Only these lines of the data below are wanted: the one with "3、深入理解Hadoop生态", the one with "5、熟练使用K8S、rancher等容器化编排技术；", and any lines between them, each repeated exactly.
━━━━━ DATASET
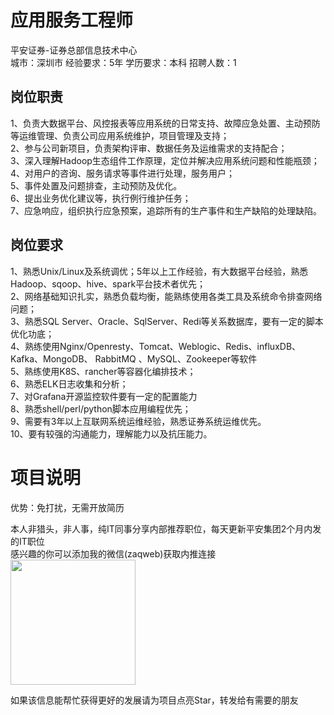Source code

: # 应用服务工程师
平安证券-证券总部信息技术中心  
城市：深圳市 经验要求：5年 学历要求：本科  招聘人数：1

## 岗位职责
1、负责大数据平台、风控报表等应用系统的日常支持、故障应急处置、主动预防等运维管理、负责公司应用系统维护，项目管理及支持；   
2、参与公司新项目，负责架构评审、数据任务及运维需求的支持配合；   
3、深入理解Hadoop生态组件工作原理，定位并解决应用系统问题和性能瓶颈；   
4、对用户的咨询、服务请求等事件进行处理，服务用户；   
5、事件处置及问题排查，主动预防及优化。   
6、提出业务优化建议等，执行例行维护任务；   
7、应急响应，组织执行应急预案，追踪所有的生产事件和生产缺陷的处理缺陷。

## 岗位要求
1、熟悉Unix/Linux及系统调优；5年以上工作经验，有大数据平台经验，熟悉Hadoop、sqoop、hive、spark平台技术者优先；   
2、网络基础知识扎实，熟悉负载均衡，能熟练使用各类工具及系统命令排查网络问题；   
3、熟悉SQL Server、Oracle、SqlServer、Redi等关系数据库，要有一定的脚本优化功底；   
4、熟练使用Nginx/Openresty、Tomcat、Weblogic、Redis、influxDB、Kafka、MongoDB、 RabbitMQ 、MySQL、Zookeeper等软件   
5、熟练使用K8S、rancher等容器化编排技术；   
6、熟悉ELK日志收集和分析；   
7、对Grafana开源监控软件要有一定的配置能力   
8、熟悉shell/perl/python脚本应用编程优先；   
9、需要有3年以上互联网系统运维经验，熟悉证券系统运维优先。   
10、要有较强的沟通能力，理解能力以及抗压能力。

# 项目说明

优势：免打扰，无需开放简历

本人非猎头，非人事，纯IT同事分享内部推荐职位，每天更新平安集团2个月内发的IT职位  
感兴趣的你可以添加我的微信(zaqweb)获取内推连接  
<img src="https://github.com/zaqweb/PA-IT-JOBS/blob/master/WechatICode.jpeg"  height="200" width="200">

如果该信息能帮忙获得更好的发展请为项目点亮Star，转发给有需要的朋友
━━━━━━━━━━
**SOLVED PROBLEM**
3、深入理解Hadoop生态组件工作原理，定位并解决应用系统问题和性能瓶颈；   
4、对用户的咨询、服务请求等事件进行处理，服务用户；   
5、事件处置及问题排查，主动预防及优化。   
6、提出业务优化建议等，执行例行维护任务；   
7、应急响应，组织执行应急预案，追踪所有的生产事件和生产缺陷的处理缺陷。

## 岗位要求
1、熟悉Unix/Linux及系统调优；5年以上工作经验，有大数据平台经验，熟悉Hadoop、sqoop、hive、spark平台技术者优先；   
2、网络基础知识扎实，熟悉负载均衡，能熟练使用各类工具及系统命令排查网络问题；   
3、熟悉SQL Server、Oracle、SqlServer、Redi等关系数据库，要有一定的脚本优化功底；   
4、熟练使用Nginx/Openresty、Tomcat、Weblogic、Redis、influxDB、Kafka、MongoDB、 RabbitMQ 、MySQL、Zookeeper等软件   
5、熟练使用K8S、rancher等容器化编排技术；   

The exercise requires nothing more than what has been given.